Dense vectors capture deep semantics, handling synonyms and paraphrases (e.g., “iPhone launch”, ≈ “Apple releases new phone”).
Sparse vectors assign explicit term weights. Even if a keyword doesn’t appear, the model can infer relevance—for example, linking “iPhone new product” with “Apple Inc.” and “smartphone.”
Multi-vectors refine dense embeddings further by allowing each token to contribute its own interaction score, which is helpful for fine-grained retrieval.

BGE-M3’s training pipeline reflects this sophistication:

Pre-training on massive unlabeled data with RetroMAE (masked encoder + reconstruction decoder) to build general semantic understanding.
General fine-tuning using contrastive learning on 100M text pairs, sharpening its retrieval performance.
Task fine-tuning with instruction tuning and complex negative sampling for scenario-specific optimization.

The results are impressive: BGE-M3 handles multiple granularities (from word-level to document-level), delivers strong multilingual performance—especially in Chinese—and balances accuracy with efficiency better than most of its peers. In practice, it represents a major step forward in building embedding models that are both powerful and practical for large-scale retrieval.

LLMs as Embedding Models (2023–Present)

For years, the prevailing wisdom was that decoder-only large language models (LLMs), such as GPT, weren’t suitable for embeddings. Their causal attention—which only looks at previous tokens—was thought to limit deep semantic understanding. But recent research has flipped that assumption. With the right tweaks, LLMs can generate embeddings that rival, and sometimes surpass, purpose-built models. Two notable examples are LLM2Vec and NV-Embed.

LLM2Vec adapts decoder-only LLMs with three key changes:

Bidirectional attention conversion: replacing causal masks so each token can attend to the full sequence.
Masked next token prediction (MNTP): a new training objective that encourages bidirectional understanding.
Unsupervised contrastive learning: inspired by SimCSE, it pulls semantically similar sentences closer together in vector space.

NV-Embed, meanwhile, takes a more streamlined approach:

Latent attention layers: add trainable “latent arrays” to improve sequence pooling.
Direct bidirectional training: simply remove causal masks and fine-tune with contrastive learning.
Mean pooling optimization: uses weighted averages across tokens to avoid “last-token bias.”

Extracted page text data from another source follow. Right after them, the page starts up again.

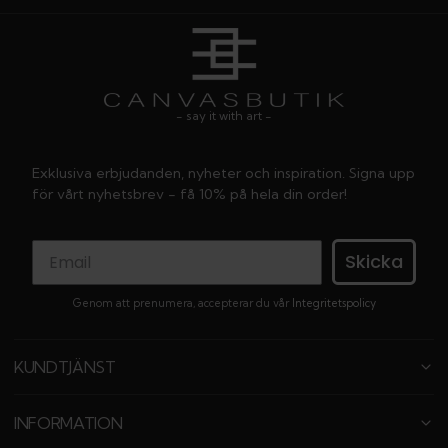
- say it with art -
Exklusiva erbjudanden, nyheter och inspiration. Signa upp
för vårt nyhetsbrev - få 10% på hela din order!
Skicka
Genom att prenumera, accepterar du vår
Integritetspolicy
KUNDTJÄNST
INFORMATION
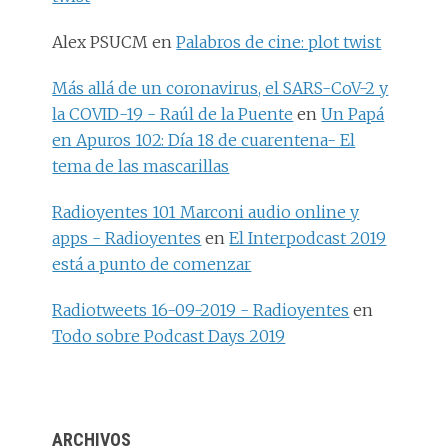
Alex PSUCM
en
Palabros de cine: plot twist
Más allá de un coronavirus, el SARS-CoV-2 y
la COVID-19 - Raúl de la Puente
en
Un Papá
en Apuros 102: Día 18 de cuarentena- El
tema de las mascarillas
Radioyentes 101 Marconi audio online y
apps - Radioyentes
en
El Interpodcast 2019
está a punto de comenzar
Radiotweets 16-09-2019 - Radioyentes
en
Todo sobre Podcast Days 2019
ARCHIVOS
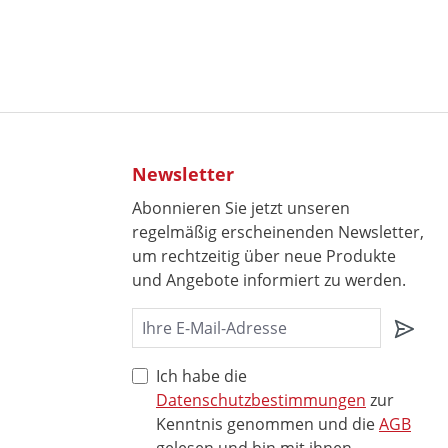
Newsletter
Abonnieren Sie jetzt unseren
regelmäßig erscheinenden Newsletter,
um rechtzeitig über neue Produkte
und Angebote informiert zu werden.
Ich habe die
Datenschutzbestimmungen
zur
Kenntnis genommen und die
AGB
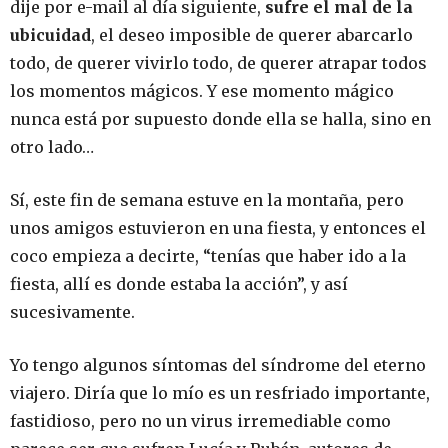
dije por e-mail al día siguiente,
sufre el mal de la
ubicuidad
, el deseo imposible de querer abarcarlo
todo, de querer vivirlo todo, de querer atrapar todos
los momentos mágicos. Y ese momento mágico
nunca está por supuesto donde ella se halla, sino en
otro lado…
Sí, este fin de semana estuve en la montaña, pero
unos amigos estuvieron en una fiesta, y entonces el
coco empieza a decirte, “tenías que haber ido a la
fiesta, allí es donde estaba la acción”, y así
sucesivamente.
Yo tengo algunos síntomas del síndrome del eterno
viajero. Diría que lo mío es un resfriado importante,
fastidioso, pero no un virus irremediable como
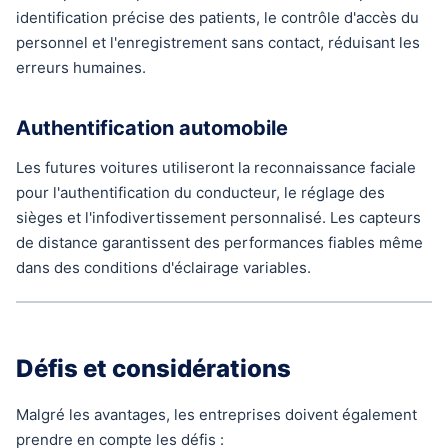
identification précise des patients, le contrôle d'accès du
personnel et l'enregistrement sans contact, réduisant les
erreurs humaines.
Authentification automobile
Les futures voitures utiliseront la reconnaissance faciale
pour l'authentification du conducteur, le réglage des
sièges et l'infodivertissement personnalisé. Les capteurs
de distance garantissent des performances fiables même
dans des conditions d'éclairage variables.
Défis et considérations
Malgré les avantages, les entreprises doivent également
prendre en compte les défis :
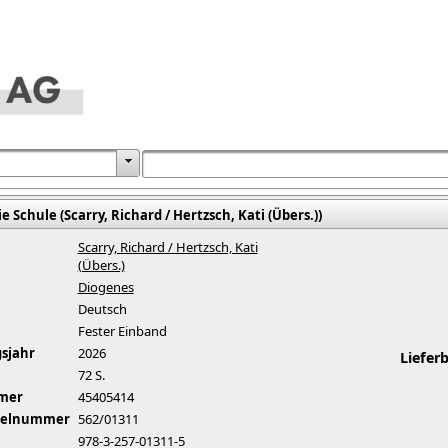
 Schule (Scarry, Richard / Hertzsch, Kati (Übers.))
Scarry, Richard / Hertzsch, Kati
(Übers.)
Diogenes
Deutsch
Fester Einband
sjahr
2026
Liefer
72 S.
mer
45405414
ikelnummer
562/01311
978-3-257-01311-5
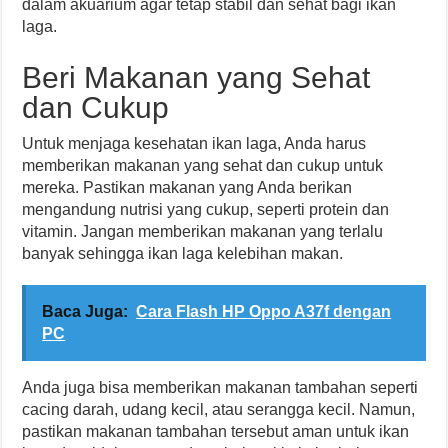
dalam akuarium agar tetap stabil dan sehat bagi ikan
laga.
Beri Makanan yang Sehat
dan Cukup
Untuk menjaga kesehatan ikan laga, Anda harus
memberikan makanan yang sehat dan cukup untuk
mereka. Pastikan makanan yang Anda berikan
mengandung nutrisi yang cukup, seperti protein dan
vitamin. Jangan memberikan makanan yang terlalu
banyak sehingga ikan laga kelebihan makan.
Baca Juga:
Cara Flash HP Oppo A37f dengan
PC
Anda juga bisa memberikan makanan tambahan seperti
cacing darah, udang kecil, atau serangga kecil. Namun,
pastikan makanan tambahan tersebut aman untuk ikan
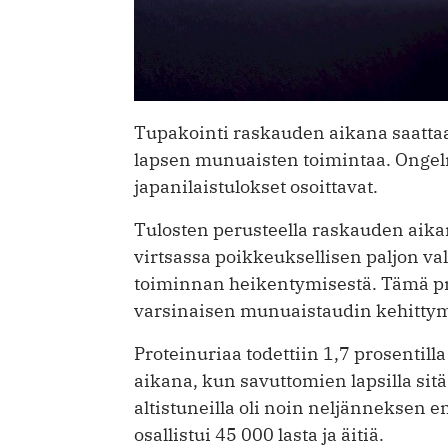
Tupakointi raskauden aikana saatta
lapsen munuaisten toimintaa. Ongelma
japanilaistulokset osoittavat.
Tulosten perusteella raskauden aikana
virtsassa poikkeuksellisen paljon v
toiminnan heikentymisestä. Tämä pr
varsinaisen munuaistaudin kehittym
Proteinuriaa todettiin 1,7 prosentill
aikana, kun savuttomien lapsilla sitä 
altistuneilla oli noin neljännekse
osallistui 45 000 lasta ja äitiä.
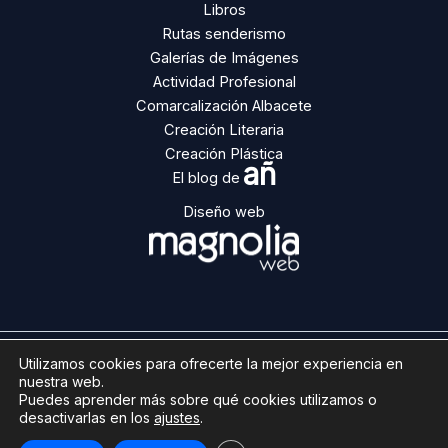
Libros
Rutas senderismo
Galerías de Imágenes
Actividad Profesional
Comarcalización Albacete
Creación Literaria
Creación Plástica
añ
El blog de
Diseño web
Utilizamos cookies para ofrecerte la mejor experiencia en
Copyright © 2026 | Ángel Ñacle
nuestra web.
Aviso legal
Puedes aprender más sobre qué cookies utilizamos o
desactivarlas en los
ajustes
.
Política de cookies
Licencia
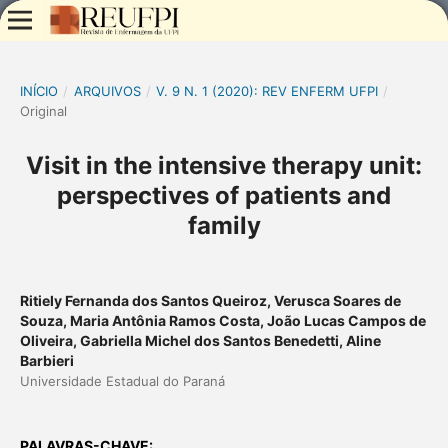
INÍCIO
/
ARQUIVOS
/
V. 9 N. 1 (2020): REV ENFERM UFPI
/
Original
Visit in the intensive therapy unit:
perspectives of patients and
family
Ritiely Fernanda dos Santos Queiroz, Verusca Soares de
Souza, Maria Antônia Ramos Costa, João Lucas Campos de
Oliveira, Gabriella Michel dos Santos Benedetti, Aline
Barbieri
Universidade Estadual do Paraná
PALAVRAS-CHAVE:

The result is that modern LLM-based embeddings combine deep semantic understanding with scalability. They can handle very long context windows (8K–32K tokens), making them especially strong for document-heavy tasks in research, law, or enterprise search. And because they reuse the same LLM backbone, they can sometimes deliver high-quality embeddings even in more constrained environments.

Conclusion: Turning Theory into Practice

When it comes to choosing an embedding model, theory only gets you so far. The real test is how well it performs in your system with your data. A few practical steps can make the difference between a model that looks good on paper and one that actually works in production:

Screen with MTEB subsets. Use benchmarks, especially retrieval tasks, to build an initial shortlist of candidates.
Test with real business data. Create evaluation sets from your own documents to measure recall, precision, and latency under real-world conditions.
Check database compatibility. Sparse vectors require inverted index support, while high-dimensional dense vectors demand more storage and computation. Ensure your vector database can accommodate your choice.
Handle long documents smartly. Utilize segmentation strategies, such as sliding windows, for efficiency, and pair them with large context window models to preserve meaning.

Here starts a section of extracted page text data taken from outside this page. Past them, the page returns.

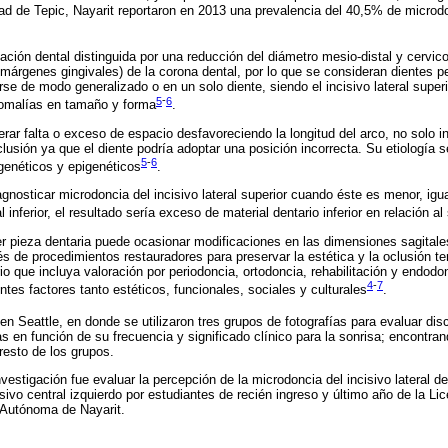
dad de Tepic, Nayarit reportaron en 2013 una prevalencia del 40,5% de microdo
ción dental distinguida por una reducción del diámetro mesio-distal y cervico-
s márgenes gingivales) de la corona dental, por lo que se consideran dientes
se de modo generalizado o en un solo diente, siendo el incisivo lateral super
5
-
6
omalías en tamaño y forma
.
ar falta o exceso de espacio desfavoreciendo la longitud del arco, no solo in
lusión ya que el diente podría adoptar una posición incorrecta. Su etiología s
5
-
6
 genéticos y epigenéticos
.
gnosticar microdoncia del incisivo lateral superior cuando éste es menor, ig
l inferior, el resultado sería exceso de material dentario inferior en relación al
r pieza dentaria puede ocasionar modificaciones en las dimensiones sagitale
és de procedimientos restauradores para preservar la estética y la oclusión t
rio que incluya valoración por periodoncia, ortodoncia, rehabilitación y endodo
4
-
7
ntes factores tanto estéticos, funcionales, sociales y culturales
.
en Seattle, en donde se utilizaron tres grupos de fotografías para evaluar dis
s en función de su frecuencia y significado clínico para la sonrisa; encontra
resto de los grupos.
investigación fue evaluar la percepción de la microdoncia del incisivo lateral 
isivo central izquierdo por estudiantes de recién ingreso y último año de la Li
 Autónoma de Nayarit.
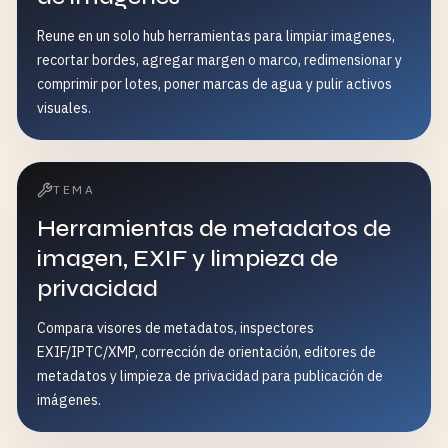
Reune en un solo hub herramientas para limpiar imagenes,
recortar bordes, agregar margen o marco, redimensionar y
comprimir por lotes, poner marcas de agua y pulir activos
visuales.
TEMA
Herramientas de metadatos de
imagen, EXIF y limpieza de
privacidad
Compara visores de metadatos, inspectores
EXIF/IPTC/XMP, corrección de orientación, editores de
metadatos y limpieza de privacidad para publicación de
imágenes.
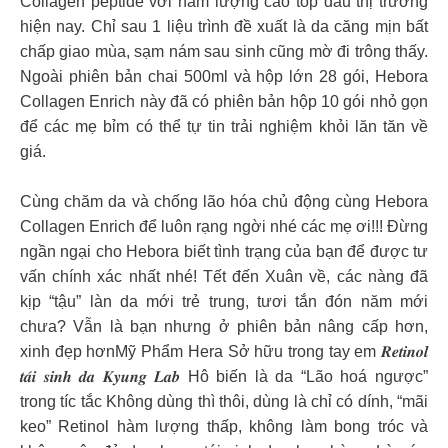
Collagen peptide với hàm lượng cao top đầu thị trường
hiện nay. Chỉ sau 1 liệu trình đề xuất là da căng mịn bất
chấp giao mùa, sạm nám sau sinh cũng mờ đi trông thấy.
Ngoài phiên bản chai 500ml và hộp lớn 28 gói, Hebora
Collagen Enrich này đã có phiên bản hộp 10 gói nhỏ gọn
để các mẹ bỉm có thể tự tin trải nghiệm khỏi lăn tăn về
giá.
Cùng chăm da và chống lão hóa chủ động cùng Hebora
Collagen Enrich để luôn rạng ngời nhé các mẹ ơi!!! Ðừng
ngần ngại cho Hebora biết tình trạng của bạn để được tư
vấn chính xác nhất nhé! Tết đến Xuân về, các nàng đã
kịp “tậu” làn da mới trẻ trung, tươi tắn đón năm mới
chưa? Vẫn là bạn nhưng ở phiên bản nâng cấp hơn,
xinh đẹp hơnMỹ Phẩm Hera Sở hữu trong tay em 𝑹𝒆𝒕𝒊𝒏𝒐𝒍
𝒕𝒂́𝒊 𝒔𝒊𝒏𝒉 𝒅𝒂 𝑲𝒚𝒖𝒏𝒈 𝑳𝒂𝒃 Hô biến là da “Lão hoá ngược”
trong tíc tắc Không dùng thì thôi, dùng là chỉ có dính, “mãi
keo” Retinol hàm lượng thấp, không làm bong tróc và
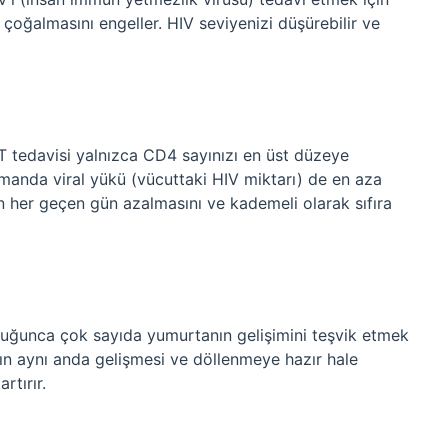
n çoğalmasını engeller. HIV seviyenizi düşürebilir ve
 tedavisi yalnızca CD4 sayınızı en üst düzeye
manda viral yükü (vücuttaki HIV miktarı) de en aza
zın her geçen gün azalmasını ve kademeli olarak sıfıra
uğunca çok sayıda yumurtanın gelişimini teşvik etmek
anın aynı anda gelişmesi ve döllenmeye hazır hale
rtırır.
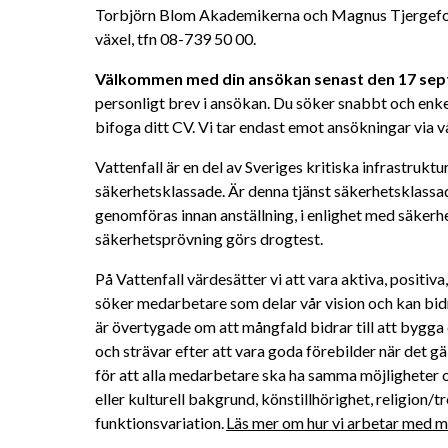
Torbjörn Blom Akademikerna och Magnus Tjergefors L
växel, tfn 08-739 50 00.
Välkommen med din ansökan senast den 17 sep
personligt brev i ansökan. Du söker snabbt och enke
bifoga ditt CV.
Vi tar endast emot ansökningar via 
Vattenfall är en del av Sveriges kritiska infrastruktu
säkerhetsklassade. Är denna tjänst säkerhetsklass
genomföras innan anställning, i enlighet med säkerh
säkerhetsprövning görs drogtest.
På Vattenfall värdesätter vi att vara aktiva, positiv
söker medarbetare som delar vår vision och kan bidra 
är övertygade om att mångfald bidrar till att bygga 
och strävar efter att vara goda förebilder när det gä
för att alla medarbetare ska ha samma möjligheter oc
eller kulturell bakgrund, könstillhörighet, religion/tro
funktionsvariation. 
Läs mer om hur vi arbetar med må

From Word2Vec’s simple static vectors to LLM-powered embeddings with 32K contexts, we’ve seen huge strides in how machines understand language. But here’s the lesson every developer eventually learns: the highest-scoring model isn’t always the best model for your use case.

At the end of the day, users don’t care about MTEB leaderboards or benchmark charts—they just want to find the right information, fast. Choose the model that balances accuracy, cost, and compatibility with your system, and you’ll have built something that doesn’t just impress in theory, but truly works in the real world.